Step 4.1: View Distributed Traces in AWS X-Ray
Access X-Ray Console:
- Open the AWS Management Console
- Navigate to X-Ray service
- Go to the Traces section
Key X-Ray Features:
- Service Map: Visual representation of your distributed system showing service dependencies
- Trace List: View individual traces with timing and error information
- Trace Details: Drill down into specific traces to see spans and timing
- Filtering: Filter traces by service, operation, status, or time range
Example X-Ray Trace View:
Service Map:
[Frontend] → [API Gateway] → [Backend Service] → [Database]
Trace Details:
├── Frontend Request (100ms)
│ ├── API Gateway Processing (50ms)
│ │ ├── Backend Service Call (30ms)
│ │ │ └── Database Query (10ms)
│ │ └── Response Processing (20ms)
└── Frontend Response (100ms)
Step 4.2: View Metrics in Amazon CloudWatch
Access CloudWatch Console:
- Open the AWS Management Console
- Navigate to CloudWatch service
- Go to Metrics section
Custom Namespaces:
- Your application metrics will appear under custom namespaces
- Look for namespaces like my-service or production
- Metrics include counters, gauges, and histograms from your application
Creating CloudWatch Dashboards:
# Example: Create a dashboard for your application metrics
aws cloudwatch put-dashboard \
--dashboard-name "MyService-Dashboard" \
--dashboard-body '{
"widgets": [
{
"type": "metric",
"properties": {
"metrics": [
["my-service", "requests_total", "endpoint", "/api/process"]
],
"period": 300,
"stat": "Sum",
"region": "us-west-2",
"title": "Total Requests"
}
}
]
}'
CloudWatch Alarms:
# Example: Create an alarm for high error rates
aws cloudwatch put-metric-alarm \
--alarm-name "HighErrorRate" \
--alarm-description "Alert when error rate exceeds 5%" \
--metric-name "error_rate" \
--namespace "my-service" \
--statistic Average \
--period 300 \
--threshold 5 \
--comparison-operator GreaterThanThreshold \
--evaluation-periods 2
Step 4.3: View Logs in CloudWatch Logs
Access CloudWatch Logs:
- Open the AWS Management Console
- Navigate to CloudWatch service
- Go to Log groups section
- Find your log group: /aws/eks/my-cluster/application
Log Streams:
- Each pod creates its own log stream
- Log streams are named using the {PodName} pattern
- You can filter logs by pod, time range, or search terms
CloudWatch Logs Insights Queries:
-- Example: Find all error logs in the last hour
fields @timestamp, @message
| filter @message like /ERROR/
| sort @timestamp desc
| limit 100
-- Example: Count requests by endpoint
fields @timestamp, @message
| filter @message like /request/
| stats count() by @message
-- Example: Find slow requests (>1 second)

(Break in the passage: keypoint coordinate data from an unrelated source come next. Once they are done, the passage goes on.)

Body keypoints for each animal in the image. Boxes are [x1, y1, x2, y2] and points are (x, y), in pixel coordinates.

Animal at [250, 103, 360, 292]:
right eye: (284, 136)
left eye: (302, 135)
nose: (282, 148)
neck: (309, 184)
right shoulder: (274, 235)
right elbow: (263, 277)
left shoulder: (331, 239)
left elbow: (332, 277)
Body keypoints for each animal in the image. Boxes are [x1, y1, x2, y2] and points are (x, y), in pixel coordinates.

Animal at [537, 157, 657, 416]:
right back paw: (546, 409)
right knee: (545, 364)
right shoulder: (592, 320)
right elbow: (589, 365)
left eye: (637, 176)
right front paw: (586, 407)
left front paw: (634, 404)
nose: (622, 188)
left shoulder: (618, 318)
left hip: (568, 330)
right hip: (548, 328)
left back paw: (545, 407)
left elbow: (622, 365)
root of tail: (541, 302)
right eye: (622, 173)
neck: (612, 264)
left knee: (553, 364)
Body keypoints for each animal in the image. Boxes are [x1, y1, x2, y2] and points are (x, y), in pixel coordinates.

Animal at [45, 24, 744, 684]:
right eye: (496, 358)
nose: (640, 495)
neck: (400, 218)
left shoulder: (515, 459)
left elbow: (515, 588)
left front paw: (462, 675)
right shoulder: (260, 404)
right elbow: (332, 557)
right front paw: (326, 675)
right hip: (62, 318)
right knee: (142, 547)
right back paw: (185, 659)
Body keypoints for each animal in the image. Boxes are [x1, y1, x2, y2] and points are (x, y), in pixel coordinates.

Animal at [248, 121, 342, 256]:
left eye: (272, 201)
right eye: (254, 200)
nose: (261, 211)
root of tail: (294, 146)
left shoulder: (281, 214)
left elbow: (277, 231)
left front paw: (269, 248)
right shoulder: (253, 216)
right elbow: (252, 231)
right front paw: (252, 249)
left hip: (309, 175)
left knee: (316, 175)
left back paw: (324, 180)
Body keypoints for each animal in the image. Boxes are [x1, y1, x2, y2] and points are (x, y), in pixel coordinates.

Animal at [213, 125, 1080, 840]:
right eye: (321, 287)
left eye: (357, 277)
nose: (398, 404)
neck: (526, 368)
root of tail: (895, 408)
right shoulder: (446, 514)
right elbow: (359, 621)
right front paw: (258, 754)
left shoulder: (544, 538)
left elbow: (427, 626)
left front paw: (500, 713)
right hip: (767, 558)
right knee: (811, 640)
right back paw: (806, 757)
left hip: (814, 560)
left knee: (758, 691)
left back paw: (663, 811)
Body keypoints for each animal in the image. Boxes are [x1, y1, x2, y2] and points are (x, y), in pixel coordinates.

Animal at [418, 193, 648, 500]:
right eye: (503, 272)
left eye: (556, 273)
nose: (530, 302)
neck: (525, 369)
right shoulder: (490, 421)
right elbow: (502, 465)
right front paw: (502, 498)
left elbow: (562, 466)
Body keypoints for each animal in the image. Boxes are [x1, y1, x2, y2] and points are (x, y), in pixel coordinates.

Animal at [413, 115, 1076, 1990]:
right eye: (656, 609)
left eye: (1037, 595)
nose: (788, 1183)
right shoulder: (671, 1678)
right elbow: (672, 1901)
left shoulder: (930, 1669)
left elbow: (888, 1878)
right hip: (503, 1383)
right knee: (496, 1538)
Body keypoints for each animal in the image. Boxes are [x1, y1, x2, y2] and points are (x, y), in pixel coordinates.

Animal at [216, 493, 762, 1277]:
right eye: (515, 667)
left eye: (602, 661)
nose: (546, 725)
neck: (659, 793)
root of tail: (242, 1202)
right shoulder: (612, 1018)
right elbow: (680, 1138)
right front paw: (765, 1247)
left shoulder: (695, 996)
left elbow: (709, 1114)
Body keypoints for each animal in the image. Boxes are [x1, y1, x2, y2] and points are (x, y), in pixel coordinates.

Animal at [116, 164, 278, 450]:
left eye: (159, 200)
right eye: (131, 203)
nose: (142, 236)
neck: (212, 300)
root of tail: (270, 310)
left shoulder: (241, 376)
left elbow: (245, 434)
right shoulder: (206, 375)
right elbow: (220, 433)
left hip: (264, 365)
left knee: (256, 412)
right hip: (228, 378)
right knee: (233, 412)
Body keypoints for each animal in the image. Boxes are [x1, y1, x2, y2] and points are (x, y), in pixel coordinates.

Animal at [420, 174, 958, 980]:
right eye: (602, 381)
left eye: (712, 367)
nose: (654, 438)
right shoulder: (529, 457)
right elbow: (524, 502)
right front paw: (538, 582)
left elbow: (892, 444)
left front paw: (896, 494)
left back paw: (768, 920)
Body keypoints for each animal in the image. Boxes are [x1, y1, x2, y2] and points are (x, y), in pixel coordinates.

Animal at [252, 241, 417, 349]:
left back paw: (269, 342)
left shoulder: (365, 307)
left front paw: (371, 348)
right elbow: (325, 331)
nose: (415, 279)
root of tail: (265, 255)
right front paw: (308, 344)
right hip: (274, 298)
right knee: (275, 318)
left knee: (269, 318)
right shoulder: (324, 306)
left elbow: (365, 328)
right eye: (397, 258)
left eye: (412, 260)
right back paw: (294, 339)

fields @timestamp, @message, @duration
| filter @duration > 1000
| sort @duration desc
Summary
In this first part of our comprehensive guide, we've covered the essential foundations for implementing observability with AWS and OpenTelemetry:
What we accomplished:
- Understanding the basics of AWS and OpenTelemetry integration
- Setting up the ADOT collector on Amazon EKS with proper IAM configuration
- Instrumenting applications in Python, Node.js, and Java
- Configuring data export to CloudWatch and X-Ray
- Viewing telemetry data in AWS services
Key takeaways:
- The AWS Distro for OpenTelemetry (ADOT) provides a production-ready collector optimized for AWS services
- Proper IAM configuration is crucial for secure data transmission
- Application instrumentation follows OpenTelemetry standards and works across multiple languages
- AWS services like CloudWatch and X-Ray provide powerful visualization and analysis capabilities
Coming soon:
- In Part 2, we'll dive deep into Best Practices for Monitoring, covering comprehensive alerting strategies, dashboard creation, and operational excellence
- In Part 3, we'll explore Best Practices for Using OpenTelemetry and AWS, including security, performance optimization, and cost management
This foundation sets you up for a robust, scalable observability platform that can grow with your applications and provide deep insights into your system's performance and user experience.